Random input tests - Githubissues

plocket commented 3 years ago

This is an alternative to having the developer write out every scenario to cover all their code. It's not ideal, but since you can't abstract in cucumber, writing every single scenario can be a huge task. It is possible, in cucumber, to allow the user to pass in data structures like lists. We would just have to handle randomly selecting them.

Note: This is not a fault in cucumber - it's not meant to be used the way we're using it.

Also need to think whether the developer will need to copy/paste this 'scenario' for however many times they want the random tests to be run, or if we can run them repeatedly somehow. This might be better in its own issue. [Edit: This is probably doable now that we have the knowledge of setting, and resetting, our own custom timeouts.]

plocket commented 3 years ago

[The pain of having to repeat the same values for multiple tests might be] dealt with using a cucumber 'Background'.

[Edit: "Background" might be a good feature to add in general, but the internal feedback is that we want to be able to run randomized tests anyway.]

plocket commented 3 years ago

Notes from a standup discussion (08/06/21):

Failure of random tests that did not encounter a system error (instead having invalid user input, etc.) could be marked with a note of e.g. 'did not get through randomized test', but not marked as failed tests. It would let the dev know what happened without marking it seem like the interview was definitely broken.
Stretch goal: Allow dev to set ranges for randomization.
Has some really interesting ideas about constrained random tests, though library probably not useful: Hypothesis (https://hypothesis.readthedocs.io/en/latest/index.html).

plocket commented 3 years ago

Just FYI, some folks have big questions about the use of randomized tests and whether they're really an appropriate tool.

plocket commented 2 years ago

The main non-technical challenge I see here is giving enough useful output to the user. Will need a lot of feedback on that.

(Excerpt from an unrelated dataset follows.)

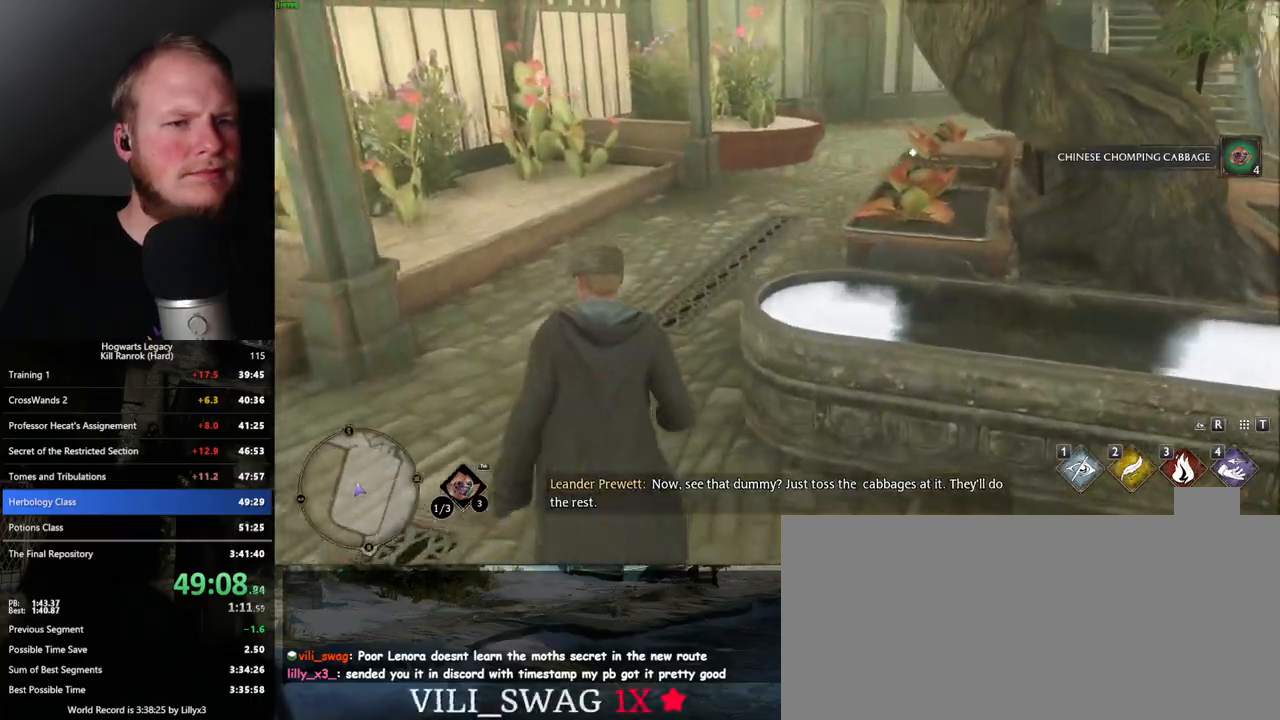
{"keys": ["w"], "mouse": [], "events": [[117, "d", "down"], [267, "d", "up"], [367, "f", "down"], [433, "f", "up"]]}
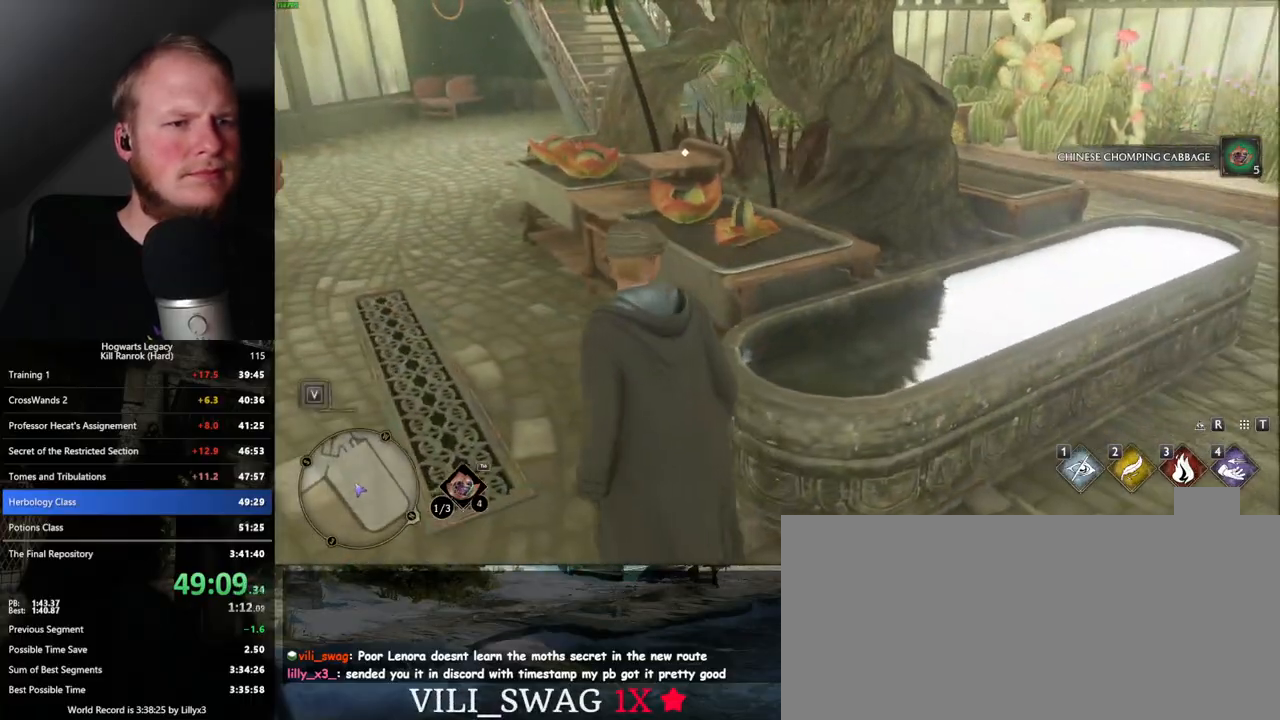
{"keys": ["f", "w"], "mouse": [], "events": [[50, "a", "down"], [117, "a", "up"], [133, "f", "down"], [217, "f", "up"], [283, "a", "down"], [433, "f", "down"], [450, "a", "up"]]}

Current MVP ideas (not much research so far):

Go to a page and try to fill in between 0 and all fields that are, or become, visible based on the type of the field.
Store all the variables that were set and what they were set to. Figure out how to display this to the user. Would love more discussion on this
Try to press a button to continue, randomizing on pages that have multiple submit buttons.
If the user gets one of the types of "invalid answers" messages, try filling in all the fields again. For each page, try this for the number of times the developer has defined in their Step.
Only system errors are failures.

Getting around tricky situations: We already have interviews where there are some tricky inputs that these kinds of tests may not be able to overcome, especially at MVP. To make this useable, and therefore user-testable, from the start, we need ways to get through these situations. Ideas:

Give an option for the dev to give an id for a page to end on? So randomized input Steps can be combined with other type of Steps to get around tricky situations.
Can we let people use a story-table-type-format to specify fields that should definitely be set to specific values while letting all other fields be filled in randomly.

Questions:

How does a test know to end? For example, it could get caught in a da "infinite loop" where it gets stuck on the same page, or loop of pages, when pressing "submit". Does the dev give a max number of questions for the whole interview? A max amount of time? Does the dev give the id for all "end" type question blocks, like kick-out screens and download pages?
If a page gets user validation errors, do we know some useful types of inputs to iterate through?
Do we try to press buttons on the page that aren't in the continue button area?
How will this behave if it gets itself to a review screen?
How do we find bugs and test when the interactions are random? Write a lot of very small, isolated, interviews for specific situations?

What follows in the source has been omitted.